*** RECORD EXTRACTS Section Begins ***

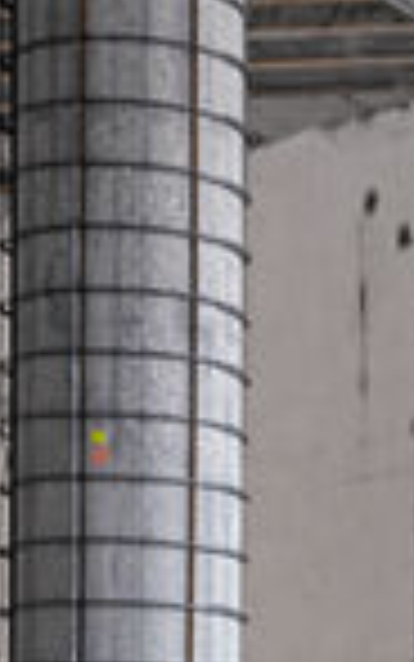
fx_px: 3440
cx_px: 1166
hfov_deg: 6.4
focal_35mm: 191
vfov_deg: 10.5
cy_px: 1079
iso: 500
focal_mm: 34.5
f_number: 8
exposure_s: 1/6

*** RECORD EXTRACTS Section Ends ***

Output every record above verbatim, excluding images.

== ANSWER FOR THIS EXERCISE ==
fx_px: 3440
cx_px: 1166
hfov_deg: 6.4
focal_35mm: 191
vfov_deg: 10.5
cy_px: 1079
iso: 500
focal_mm: 34.5
f_number: 8
exposure_s: 1/6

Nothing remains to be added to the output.